En el Polígono éramos siempre los mismos. Bancos, risas, cables en los bolsillos, algún CD grabado a mano —comprado seguramente en el quiosco del Loren— y conversaciones que orbitaban entre fútbol, música y la vida que aún no sabíamos vivir. Algunos días, al levantar la cabeza, le veías pasar con su familia delante de Golosín. No era un día concreto, ni una aparición esporádica. Era habitual. No hablaba más de la cuenta, ni llevaba cartel alguno. Pero se notaba. Tenía presencia. Y todos sabíamos quién era, le saludábamos tímidamente y él respondía siempre con una sonrisa.

Luismi ya era DJ cuando muchos de nosotros apenas estábamos empezando a entender qué era eso. No porque lo dijera nadie, sino porque se sentía. Porque había un respeto a su alrededor que solo generan quienes llevan tiempo haciéndolo bien. Su figura formaba parte del paisaje de una escena que no tenía aún del todo claro lo que quería ser, pero que encontraba en él —y por supuesto en Delpino— una especie de certeza. Un faro discreto, pero firme. A su manera, Luismi fue el primero. El primero que nos demostró que era posible. Que no hacía falta estar en Barcelona o en Berlín para pinchar con criterio, para programar con riesgo, para vivir de esto sin venderse. Bastaba con tener verdad. Y él la tenía.

Recuerdo las primeras visitas a su escuela y tienda de discos en Buenavista como si fueran liturgia los viernes por la tarde o sábados por la mañana. El olor, el tacto, la forma de mirar los vinilos. No era solo un local: era un lugar de paso obligado para quien quisiera tomarse la música en serio. Allí se escuchaba, se aprendía, se compartía —con System Efe, sin conocerle personalmente aún. Era un lugar que de alguna manera, sin manual ni pose, te enseñaba. A respetar los procesos. A entender el tempo. A no saltarte pasos. A escuchar antes de hablar.

Con el tiempo, coincidimos en Family Club. Compartimos noches, creamos fiestas, desafíos, nos dimos leches, saltaron chispas… Pero esa sensación de respeto, de admiración verdadera, nunca se desvaneció. Porque a Luismi no se le admira solo por lo que hace, sino por cómo lo hace. Por haber mantenido una forma de estar en esto que cada vez resulta más difícil de encontrar. Leal a sí mismo. Coherente con su historia. Cercano sin perder autoridad. Y eso, en tiempos de ruido, filtros y campañas orquestadas, es casi una rareza.
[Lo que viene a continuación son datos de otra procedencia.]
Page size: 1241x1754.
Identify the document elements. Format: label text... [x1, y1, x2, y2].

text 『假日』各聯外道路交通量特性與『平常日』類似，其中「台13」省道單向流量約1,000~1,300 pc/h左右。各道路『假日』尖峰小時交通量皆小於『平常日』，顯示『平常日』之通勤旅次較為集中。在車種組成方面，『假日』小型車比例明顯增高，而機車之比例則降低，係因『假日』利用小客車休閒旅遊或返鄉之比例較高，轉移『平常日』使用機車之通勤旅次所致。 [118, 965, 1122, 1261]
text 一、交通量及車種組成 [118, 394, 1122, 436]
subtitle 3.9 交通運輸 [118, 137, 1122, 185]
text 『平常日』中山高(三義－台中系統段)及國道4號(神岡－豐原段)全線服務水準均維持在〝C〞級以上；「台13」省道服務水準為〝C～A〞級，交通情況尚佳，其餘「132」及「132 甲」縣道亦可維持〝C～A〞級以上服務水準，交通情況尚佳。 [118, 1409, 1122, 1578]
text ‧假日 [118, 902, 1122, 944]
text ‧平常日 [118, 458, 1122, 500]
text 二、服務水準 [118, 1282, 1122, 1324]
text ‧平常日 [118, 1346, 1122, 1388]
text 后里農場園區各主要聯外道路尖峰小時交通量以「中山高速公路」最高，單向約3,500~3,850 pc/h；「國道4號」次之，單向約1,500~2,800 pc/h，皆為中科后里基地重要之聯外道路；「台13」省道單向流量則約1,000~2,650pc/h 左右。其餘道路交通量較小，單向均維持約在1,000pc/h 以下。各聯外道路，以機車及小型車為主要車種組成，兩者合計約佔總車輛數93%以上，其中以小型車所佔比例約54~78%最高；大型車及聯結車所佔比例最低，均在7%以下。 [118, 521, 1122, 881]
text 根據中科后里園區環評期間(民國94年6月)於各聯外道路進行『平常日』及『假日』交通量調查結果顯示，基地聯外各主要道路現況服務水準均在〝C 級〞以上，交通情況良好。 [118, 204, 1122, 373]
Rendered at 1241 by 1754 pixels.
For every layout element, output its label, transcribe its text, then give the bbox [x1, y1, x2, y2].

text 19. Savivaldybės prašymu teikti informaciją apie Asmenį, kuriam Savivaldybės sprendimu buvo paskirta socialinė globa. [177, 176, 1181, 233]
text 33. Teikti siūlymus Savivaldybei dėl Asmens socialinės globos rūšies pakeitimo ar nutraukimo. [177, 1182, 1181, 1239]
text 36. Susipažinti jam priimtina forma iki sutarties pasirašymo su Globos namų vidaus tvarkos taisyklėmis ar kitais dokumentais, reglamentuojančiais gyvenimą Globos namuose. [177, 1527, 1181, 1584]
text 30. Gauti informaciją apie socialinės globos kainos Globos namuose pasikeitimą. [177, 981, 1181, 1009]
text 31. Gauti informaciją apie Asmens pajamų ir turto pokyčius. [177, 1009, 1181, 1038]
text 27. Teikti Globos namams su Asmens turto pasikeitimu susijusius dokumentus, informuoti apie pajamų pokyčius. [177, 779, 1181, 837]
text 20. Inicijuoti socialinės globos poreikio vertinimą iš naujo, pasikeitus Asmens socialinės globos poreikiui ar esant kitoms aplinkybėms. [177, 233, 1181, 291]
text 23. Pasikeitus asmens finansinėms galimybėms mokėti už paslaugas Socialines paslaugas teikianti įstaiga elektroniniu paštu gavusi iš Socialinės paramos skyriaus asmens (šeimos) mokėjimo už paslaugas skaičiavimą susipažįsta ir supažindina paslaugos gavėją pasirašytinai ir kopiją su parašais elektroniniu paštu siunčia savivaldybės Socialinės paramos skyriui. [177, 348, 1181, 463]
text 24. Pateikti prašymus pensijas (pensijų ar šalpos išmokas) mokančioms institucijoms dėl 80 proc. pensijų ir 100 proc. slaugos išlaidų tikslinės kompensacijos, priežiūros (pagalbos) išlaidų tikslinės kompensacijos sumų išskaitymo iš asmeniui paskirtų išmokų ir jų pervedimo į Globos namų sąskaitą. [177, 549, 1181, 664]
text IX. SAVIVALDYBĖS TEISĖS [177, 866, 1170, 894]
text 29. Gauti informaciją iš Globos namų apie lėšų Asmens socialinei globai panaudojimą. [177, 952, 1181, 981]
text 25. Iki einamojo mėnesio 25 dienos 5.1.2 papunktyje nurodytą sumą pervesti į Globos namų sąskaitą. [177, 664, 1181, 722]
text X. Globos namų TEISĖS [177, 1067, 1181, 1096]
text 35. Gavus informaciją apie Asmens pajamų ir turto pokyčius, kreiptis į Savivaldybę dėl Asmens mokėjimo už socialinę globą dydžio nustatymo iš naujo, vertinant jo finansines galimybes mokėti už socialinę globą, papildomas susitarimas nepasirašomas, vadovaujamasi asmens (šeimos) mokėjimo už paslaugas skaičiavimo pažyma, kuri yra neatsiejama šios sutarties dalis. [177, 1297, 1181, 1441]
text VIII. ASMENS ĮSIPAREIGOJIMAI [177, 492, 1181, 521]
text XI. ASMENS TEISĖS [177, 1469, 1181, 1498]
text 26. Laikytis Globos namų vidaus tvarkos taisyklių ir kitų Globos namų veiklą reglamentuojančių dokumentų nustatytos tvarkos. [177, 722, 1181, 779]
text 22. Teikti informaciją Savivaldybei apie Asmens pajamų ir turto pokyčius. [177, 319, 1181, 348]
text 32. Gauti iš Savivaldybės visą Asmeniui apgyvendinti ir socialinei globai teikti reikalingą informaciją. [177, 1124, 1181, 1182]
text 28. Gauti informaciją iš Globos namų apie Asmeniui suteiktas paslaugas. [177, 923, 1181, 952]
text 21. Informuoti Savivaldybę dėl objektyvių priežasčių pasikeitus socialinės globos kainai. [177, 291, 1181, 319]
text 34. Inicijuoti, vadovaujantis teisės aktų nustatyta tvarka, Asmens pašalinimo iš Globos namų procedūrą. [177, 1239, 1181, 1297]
El 13 de septiembre no es solo una fiesta. Es una señal. Una de esas que llegan cada muchos años, para recordarte que aún hay cosas que importan. Que todavía hay gente que no necesita algoritmos para ser relevante. Que sigue habiendo escenas construidas desde el respeto, no desde la inmediatez. Luismi celebra la friolera de 40 años en cabina. Pero en realidad, celebra algo más grande: una vida entera al servicio de la música, de la gente que baila, de una forma de entender el club como espacio cultural y humano.

Habrá quienes lo vean como una efeméride más. Una fecha bonita. Un baile colectivo. Pero quienes llevamos en esto el tiempo suficiente sabemos que va mucho más allá. Porque su legado no se mide en sesiones, ni en carteles, ni en reproducciones. Su legado está en las generaciones que vinimos después y que, de una forma u otra, seguimos mirando de reojo cómo lo hace él. Por si se nos olvida. Por si nos perdemos. Por si algún día necesitamos recordar por qué empezamos. Hace poco me dijo: “soy un tullido de la electrónica y no me voy ni a palos”.

Y esa es la verdadera influencia. La que no pide reconocimiento, pero transforma. La que no se impone, pero deja huella. La que no busca ser eterna, pero permanece.

Por eso Luismi no necesita Tik-Tok. Ni frases motivacionales. Ni estética de feed. Tiene algo más poderoso: el respeto de quienes le vieron pasar por el barrio. El agradecimiento de quienes compartieron cabina. Y la certeza de que, con él, todo esto sigue teniendo sentido.